Restricted Application added a subscriber: Aklapper. · View Herald TranscriptNov 11 2019, 8:32 AM

I'm pretty sure there is another ticket for this but I couldn't find it, feel free to merge if you have a clue.

@Lucas_Werkmeister_WMDE could you check if something is wrong with the constraint?

Well, we’ve certainly had issues with this constraint before, such as:

As far as I can tell, it’s currently ill-defined: it’s unclear whether the namespace parameter means “the value must include this namespace, and a page with that title must exist” or “a page with this title (no namespace) and the namespace from the parameter must exist”. The “geographic shape” and “tabular data” data types require the former interpretation, I believe (since the “Data:” or namespace is part of the value), whereas “Commons Creator page” and also “Commons category” require the latter.

It’s notable that “Commons category” doesn’t suffer from this bug, though. I think this is because it’s not specially handled in this method of CommonsLinkChecker:

	private function getCommonsNamespace( $namespace ) {
		switch ( $namespace ) {
			case '':
				return [ NS_MAIN, '' ];
			// extra namespaces, see operations/mediawiki-config.git,
			// wmf-config/InitialiseSettings.php, 'wgExtraNamespaces' key, 'commonswiki' subkey
			case 'Creator':
				return [ 100, '' ];
			case 'TimedText':
				return [ 102, '' ];
			case 'Sequence':
				return [ 104, '' ];
			case 'Institution':
				return [ 106, '' ];
			// extension namespace, see mediawiki/extensions/JsonConfig.git,
			// extension.json, 'namespaces' key, third element
			case 'Data':
				return [ 486, '' ];
			default:
				return [ NS_MAIN, $namespace . ':' ];
		}
	}

This function used to be necessary because we used to parse the value using a TitleParser for Wikidata (i. e. one that was not configured to know about Commons’ custom namespaces) and then look up the resulting namespace number and database key in Commons’ database.
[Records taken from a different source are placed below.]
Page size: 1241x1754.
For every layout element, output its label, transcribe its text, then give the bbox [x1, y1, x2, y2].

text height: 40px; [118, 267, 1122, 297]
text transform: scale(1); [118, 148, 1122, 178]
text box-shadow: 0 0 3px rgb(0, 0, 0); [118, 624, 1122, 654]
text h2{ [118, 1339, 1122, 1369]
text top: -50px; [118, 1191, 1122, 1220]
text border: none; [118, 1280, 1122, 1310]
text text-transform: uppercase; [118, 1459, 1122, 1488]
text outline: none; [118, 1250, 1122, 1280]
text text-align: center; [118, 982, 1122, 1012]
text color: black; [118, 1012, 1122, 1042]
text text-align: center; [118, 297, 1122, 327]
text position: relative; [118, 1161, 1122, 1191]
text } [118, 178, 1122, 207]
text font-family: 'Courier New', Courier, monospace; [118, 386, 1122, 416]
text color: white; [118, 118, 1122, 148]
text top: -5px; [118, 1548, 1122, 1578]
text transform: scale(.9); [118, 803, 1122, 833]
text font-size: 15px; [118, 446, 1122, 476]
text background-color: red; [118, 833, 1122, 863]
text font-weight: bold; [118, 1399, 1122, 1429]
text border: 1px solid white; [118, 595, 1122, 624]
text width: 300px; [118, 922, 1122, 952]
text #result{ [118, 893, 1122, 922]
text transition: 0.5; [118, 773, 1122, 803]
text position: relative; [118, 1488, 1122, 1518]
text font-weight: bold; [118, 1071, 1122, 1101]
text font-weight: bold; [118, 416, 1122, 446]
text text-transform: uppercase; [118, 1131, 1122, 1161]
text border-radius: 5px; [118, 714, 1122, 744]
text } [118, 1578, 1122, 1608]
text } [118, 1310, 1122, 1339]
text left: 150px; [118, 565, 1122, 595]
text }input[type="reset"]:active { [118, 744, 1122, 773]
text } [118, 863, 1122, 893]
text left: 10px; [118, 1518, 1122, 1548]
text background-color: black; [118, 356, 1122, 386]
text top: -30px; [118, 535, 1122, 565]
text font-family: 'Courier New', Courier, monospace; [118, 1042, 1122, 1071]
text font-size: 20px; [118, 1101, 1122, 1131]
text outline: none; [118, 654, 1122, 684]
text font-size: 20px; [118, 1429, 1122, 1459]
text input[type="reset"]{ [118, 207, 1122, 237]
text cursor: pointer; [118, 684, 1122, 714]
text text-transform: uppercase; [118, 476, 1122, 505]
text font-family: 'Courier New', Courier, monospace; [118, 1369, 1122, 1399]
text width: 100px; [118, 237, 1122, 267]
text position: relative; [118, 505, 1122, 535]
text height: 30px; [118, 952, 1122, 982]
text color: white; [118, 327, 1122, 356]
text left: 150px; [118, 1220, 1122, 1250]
However, nowadays (specifically, after the fixes to the above tasks, I think), we no longer do that, and in fact the only caller of this method immediately throws the namespace part of the return value away:

			$prefix = $this->getCommonsNamespace( $namespace )[1];
			$normalizedTitle = $this->pageNameNormalizer->normalizePageName(
				$prefix . $commonsLink,
				'https://commons.wikimedia.org/w/api.php'
			);

So the “Category” namespace works because it falls through to the default case, where the prefix becomes "Category:" instead of "" and so the Commons API (called through the PageNameNormalizer) sees the correct title.

I suppose we could fix this issue by hard-coding in CommonsLinkChecker that namespace parameters of “Creator”, “Category”, etc.(?) mean a corresponding prefix should be added to the title before sending it to the PageNameNormalizer, whereas a namespace parameter of “Data” (and any others?) should include no prefix (because it’s expected to be part of the value). That’s not nice at all, but at least it’s a relatively simple solution that doesn’t require any changes to the existing data in Wikidata.

Edit: According to T242518, a namespace parameter of “Institution” would also mean adding the prefix to the title. Probably check “TimedText” and “Sequence” from the switch in getCommonsNamespace() as well.